Along the way conversation of the future Model 3 came up along with various observation of the Solstice ranging from how the supersized Sonic drink cup barely clears the window opening, the trunk 'only' holds a a large roll of construction drawings, a box of cultured stone, a carpet sample, hard hats and if you have an oversized laptop bag it'll be sharing your footwell. I pointed out the couple things I have issues with (window buttons closer to your elbow than hand on the armrest, main cupholder at the passenger's knee, extra cupholders between the seats on the back wall (driver needs to reach behind you with your left hand - not exactly the easiest move while driving) and blind spots.
When the conversation turned back to the Model 3, he said, "well, it's a good thing the new car will not be designed by the say guy that designed this one!". I debated for a few seconds, then told him it actually has the same designer. He first was awed by the chance that one could buy two totally different cars designed by the same person then said "I hope he makes it more practical than this one." I don't know why he thought the Solstice was designed to be a practical car. 
I think it's pretty obvious practicality was not one of the things Franz set out to design the Solstice to be.


----------



## garsh (Apr 4, 2016)

In the back of the July 2018 edition of Road and Track, Bob Lutz had this to say in a Q&A section:

Q: Are there any killed-off cars you would like reintroduced?

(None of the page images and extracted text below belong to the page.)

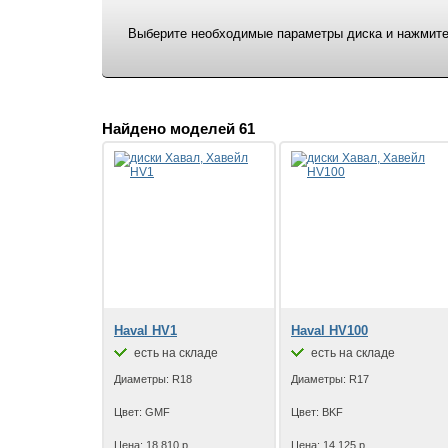
Выберите необходимые параметры диска и нажмите 
Найдено моделей 61
Haval HV1
Haval HV100
есть на складе
есть на складе
Диаметры: R18
Диаметры: R17
Цвет: GMF
Цвет: BKF
Цена: 18 810 р.
Цена: 14 125 р.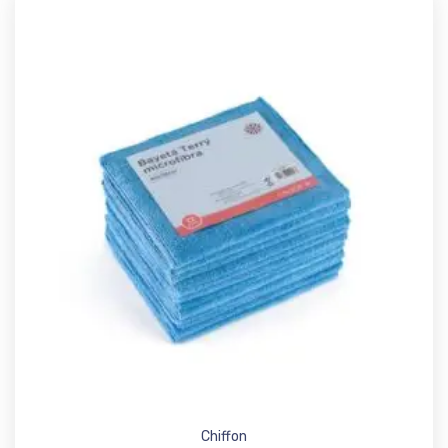
Add t
Chiffon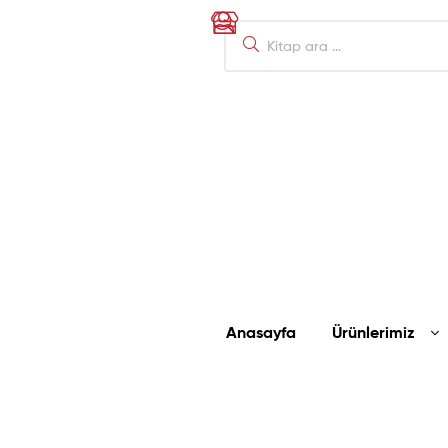
Anasayfa
Ürünlerimiz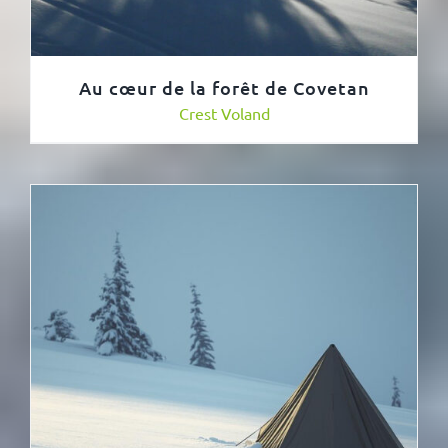
Au cœur de la forêt de Covetan
Crest Voland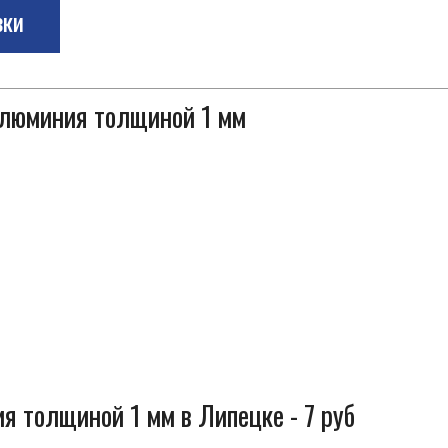
зки
алюминия толщиной 1 мм
я толщиной 1 мм в Липецке - 7 руб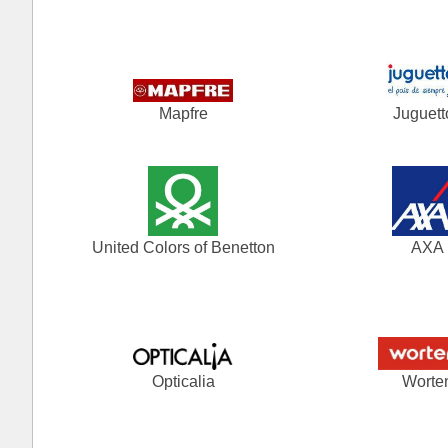
Mapfre
Juguett
United Colors of Benetton
AXA
Opticalia
Worte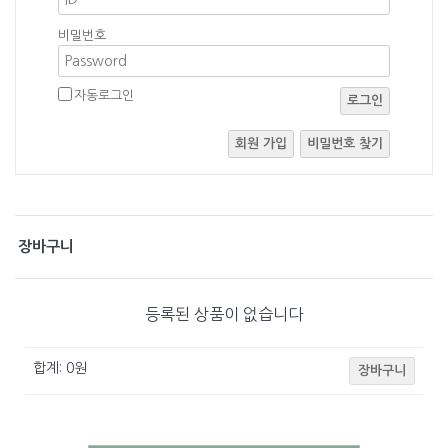
성된 경우에 수집된 개인의 정보는 재생할 수 없는 방법에 의하여 하드디스
크에서 완전히 삭제되며 어떠한 용도로도 열람 또는 이용할 수 없도록 처리
비밀번호
됩니다.
자동로그인
로그인
4. 개인정보의 공유 및 제공
회원 가입
비밀번호 찾기
디모데성경연구원회원의 고객 개인 정보는 원칙적으로 제 3 기관 및 제 3
자에게 제공 될 수 없으며 디모데성경연구원이 회원에게 편의를 제공하기
위하여 특정 회사에 개인 정보를 제공하고자 할 경우에는 반드시 회원께 디
모데성경연구원내 공지 등의 방법을 통하여 회원의 동의를 구하도록 되어
있습니다.
장바구니
만약 디모데성경연구원이 제 3자에게 이용자의 개인정보를 제공하는 경우
이용자의 개인정보정정 처리결과를 해당 제 3자에게 통지하고 해당정보의
정정여부는 이용자에게 그 결과를 통보하며, 개인정보에 대한 동의 철회시
등록된 상품이 없습니다
이용자 당해 개인정보의 제공을 금지합니다.
또한, 디모데성경연구원이 명시하는 범위를 초과하여 개인정보가 이용되거
나 제 3자에게 고객의 정보를 제공하는 것에 대해 이용자는 거절의 의사를
합계:
0
원
장바구니
표시할 수 있습니다. 단, 디모데성경연구원 이용약관 15조 3항에 의해 다음
경우에 한하여 고객의 동의 없이 개인 정보를 제공할 수 있습니다.
1. 업무상 배송업체에게 배송에 필요한 최소한의 이용자의 정보(성명, 주소,
전화번호)를 알려주는 경우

A: Not many - most deserved to die. But I wish the need to close a plant hadn't killed the Pontiac Solstice. The car looked good, had superb performance, was highly tossable, and returned great fuel economy. With normal evolutionary tweaks, it could have sold for decades.​


----------



## 3V Pilot (Sep 15, 2017)

MelindaV said:


> Yesterday a co-worker and I took a 400mile work road trip in my Solstice (also designed by Franz von Holzhausen) to add to the solo 200 mile work trip the day before.
> Along the way conversation of the future Model 3 came up along with various observation of the Solstice ranging from how the supersized Sonic drink cup barely clears the window opening, the trunk 'only' holds a a large roll of construction drawings, a box of cultured stone, a carpet sample, hard hats and if you have an oversized laptop bag it'll be sharing your footwell. I pointed out the couple things I have issues with (window buttons closer to your elbow than hand on the armrest, main cupholder at the passenger's knee, extra cupholders between the seats on the back wall (driver needs to reach behind you with your left hand - not exactly the easiest move while driving) and blind spots.
> When the conversation turned back to the Model 3, he said, "well, it's a good thing the new car will not be designed by the say guy that designed this one!". I debated for a few seconds, then told him it actually has the same designer. He first was awed by the chance that one could buy two totally different cars designed by the same person then said "I hope he makes it more practical than this one." I don't know why he thought the Solstice was designed to be a practical car.
> I think it's pretty obvious practicality was not one of the things Franz set out to design the Solstice to be.


Solstice = Franz's brain on Pontiac's management limiting drugs

Model 3 = Franz's brain unleashed by Elon to do what should be done!


----------



## MelindaV (Apr 2, 2016)

garsh said:


> In the back of the July 2018 edition of Road and Track, Bob Lutz had this to say in a Q&A section:
> 
> Q: Are there any killed-off cars you would like reintroduced?
> 
> A: Not many - most deserved to die. But I wish the need to close a plant hadn't killed the Pontiac Solstice. The car looked good, had superb performance, was highly tossable, and returned great fuel economy. With normal evolutionary tweaks, it could have sold for decades.​


Not so sure about his idea of what is "really great fuel economy"
Here's my fuel summary for the past 7 years (purchased the 2nd week of July 2011)










My normal mpg is 19-22 and upper 20s to low 30s for road trips.
($10k in 7 years! Damn)


----------